PeerJ Comput Sci. 2024 Jan 3:10:e1758. doi: 10.7717/peerj-cs.1758. eCollection 2024.

Abstract

Topic modeling is a widely used instrument for the analysis of large text collections. In the last few years, neural topic models and models with word embeddings have been proposed to increase the quality of topic solutions. However, these models were not extensively tested in terms of stability and interpretability. Moreover, the question of selecting the number of topics (a model parameter) remains a challenging task. We aim to partially fill this gap by testing four well-known and available to a wide range of users topic models such as the embedded topic model (ETM), Gaussian Softmax distribution model (GSM), Wasserstein autoencoders with Dirichlet prior (W-LDA), and Wasserstein autoencoders with Gaussian Mixture prior (WTM-GMM). We demonstrate that W-LDA, WTM-GMM, and GSM possess poor stability that complicates their application in practice. ETM model with additionally trained embeddings demonstrates high coherence and rather good stability for large datasets, but the question of the number of topics remains unsolved for this model. We also propose a new topic model based on granulated sampling with word embeddings (GLDAW), demonstrating the highest stability and good coherence compared to other considered models. Moreover, the optimal number of topics in a dataset can be determined for this model.

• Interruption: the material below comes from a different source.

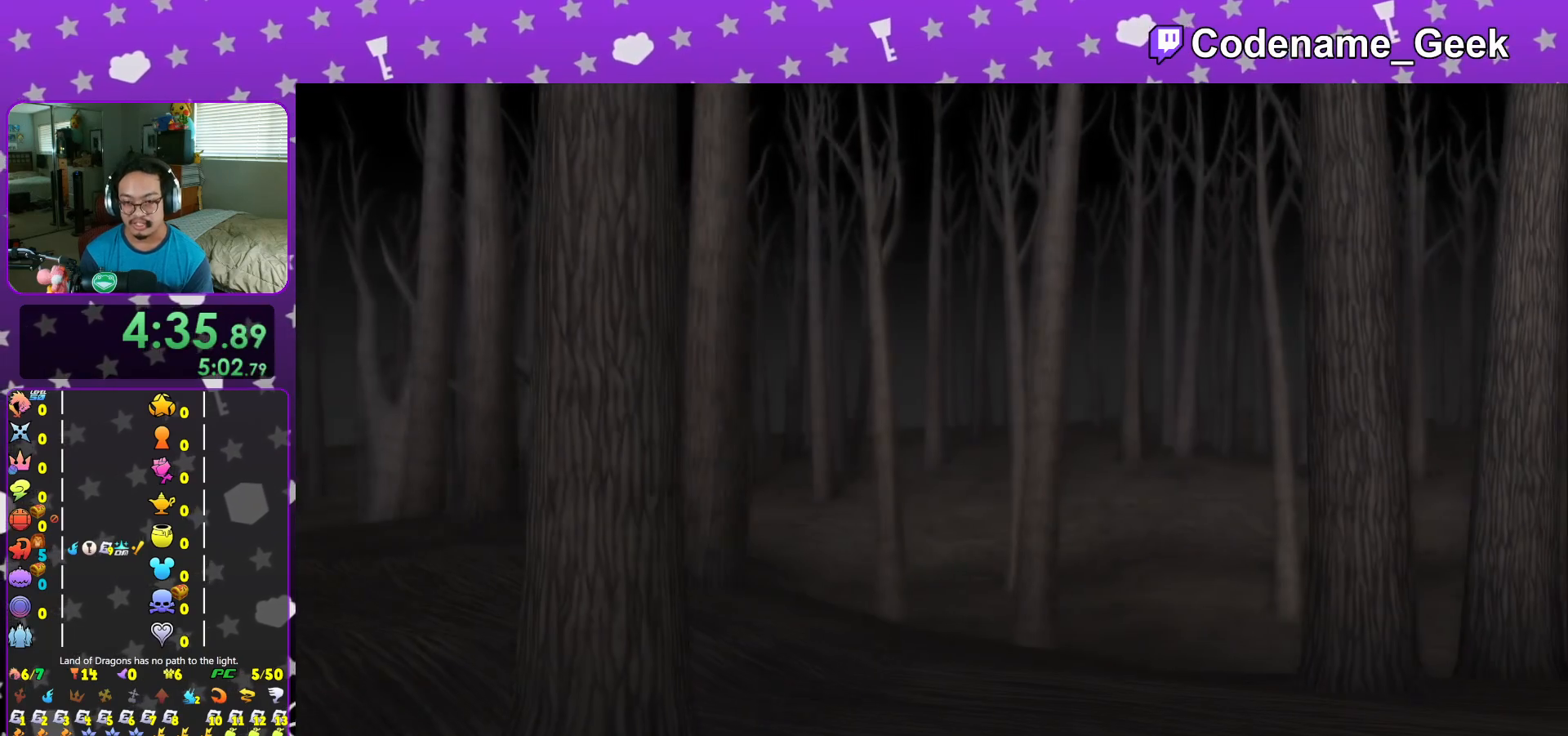
{"buttons": ["DPAD_DOWN"], "left_stick": "center", "right_stick": "center", "events": [[50, "B", "up"], [133, "B", "down"], [183, "B", "up"], [300, "START", "down"], [417, "START", "up"], [484, "DPAD_DOWN", "down"]]}
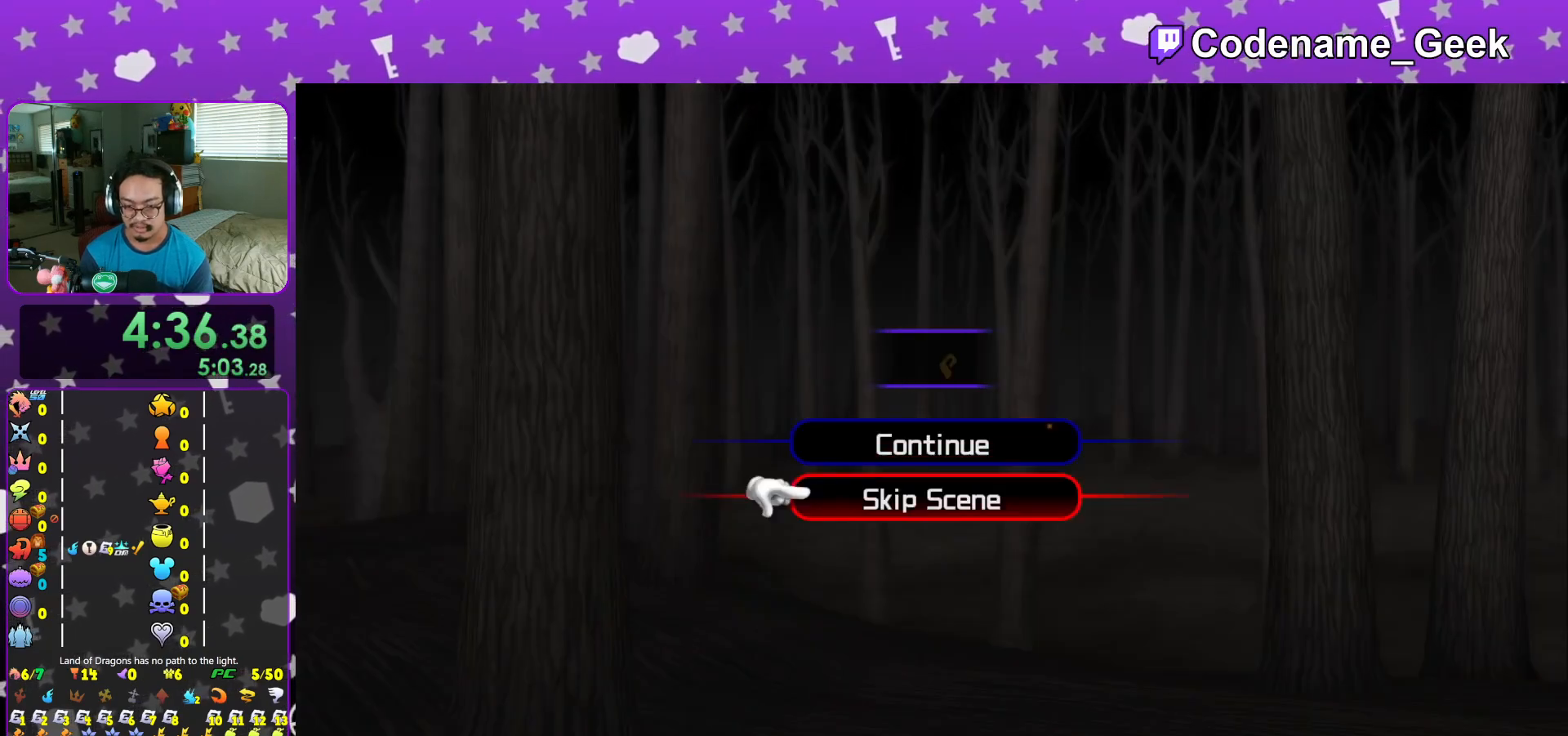
{"buttons": [], "left_stick": "right", "right_stick": "center", "events": [[51, "A", "down"], [101, "DPAD_DOWN", "up"], [134, "A", "up"], [217, "A", "down"], [301, "L1", "down"], [317, "A", "up"], [368, "L1", "up"], [468, "left_stick", "right"]]}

Keywords: Coherence; Neural topic models; Optimal number of topics; Renyi entropy; Stability; Topic modeling; Word embeddings.

Grants and funding

The results of the project “Modeling the structure and socio-psychological factors of news perception”, carried out within the framework of the Basic Research Program at the National Research University Higher School of Economics (HSE University) in 2022, are presented in this work. The funders had no role in study design, data collection and analysis, decision to publish, or preparation of the manuscript.